At Oxford he published Oxonia Antiqua Illustrata (1823); Antiquities of Oxfordshire, from drawings by F. Mackenzie (1823); Pietas Oxoniensis, or Records of Oxford Founders (1828); and Engraved Illustrations of Antient Arms and Armour from the Collection at Goodrich Court from the Drawings, and with the Descriptions of Dr. Meyrick, (2 volumes, 1830). He also engraved the heading to the Oxford almanacks for the years 1815 to 1831, from drawings by F. Mackenzie and C. Wild; and executed a set of fifty-six etchings of the antiquities of Bristol after Hugh O'Neill, 1825. His Oxfordshire notes and collections are in the Bodleian Library. In 1828, he prepared dozens of plates for Rev.
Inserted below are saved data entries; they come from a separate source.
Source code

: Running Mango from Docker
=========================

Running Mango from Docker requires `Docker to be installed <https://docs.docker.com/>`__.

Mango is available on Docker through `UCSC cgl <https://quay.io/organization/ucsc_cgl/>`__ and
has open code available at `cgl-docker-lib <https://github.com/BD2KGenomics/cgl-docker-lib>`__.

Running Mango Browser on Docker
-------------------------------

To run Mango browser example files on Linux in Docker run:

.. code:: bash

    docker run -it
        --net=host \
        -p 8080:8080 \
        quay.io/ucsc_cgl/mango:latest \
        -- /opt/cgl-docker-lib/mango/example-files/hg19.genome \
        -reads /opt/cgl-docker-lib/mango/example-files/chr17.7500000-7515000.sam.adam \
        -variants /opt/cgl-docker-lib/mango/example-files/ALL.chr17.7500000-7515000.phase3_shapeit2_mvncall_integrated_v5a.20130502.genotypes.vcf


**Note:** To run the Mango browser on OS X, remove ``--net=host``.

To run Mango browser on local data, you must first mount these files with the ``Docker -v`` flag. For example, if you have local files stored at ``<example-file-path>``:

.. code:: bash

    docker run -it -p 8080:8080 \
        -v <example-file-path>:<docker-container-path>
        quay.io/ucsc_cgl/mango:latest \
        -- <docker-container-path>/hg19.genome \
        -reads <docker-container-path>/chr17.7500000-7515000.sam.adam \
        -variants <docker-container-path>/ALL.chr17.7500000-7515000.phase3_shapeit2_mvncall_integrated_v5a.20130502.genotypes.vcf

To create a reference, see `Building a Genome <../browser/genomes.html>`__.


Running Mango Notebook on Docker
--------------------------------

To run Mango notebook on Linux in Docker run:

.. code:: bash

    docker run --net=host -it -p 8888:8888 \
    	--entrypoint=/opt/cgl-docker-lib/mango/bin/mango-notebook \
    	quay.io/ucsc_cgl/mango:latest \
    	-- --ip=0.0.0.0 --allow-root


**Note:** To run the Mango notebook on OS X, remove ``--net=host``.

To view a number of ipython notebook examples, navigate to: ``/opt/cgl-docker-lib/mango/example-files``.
William Morgan Kinsey’s Portugal Illustrated; in a Series of Letters (1st edition, London: Treuttel, Würtz, and Richter, w/ 42 plates; 2nd edition, London: Treuttel and Würtz, Treuttel Jun. and Richter, 1829, with 44 plates), a work now highly prized in Portugal as a collector’s item.

In France he engraved many of the plates to Charles Gavard's Galeries Historiques de Versailles, 1836; Jean Vatout's Le Château d'Eu, 1844; and Eusèbe Girault de Saint-Fargeau's Les Beautés de la France, 1850.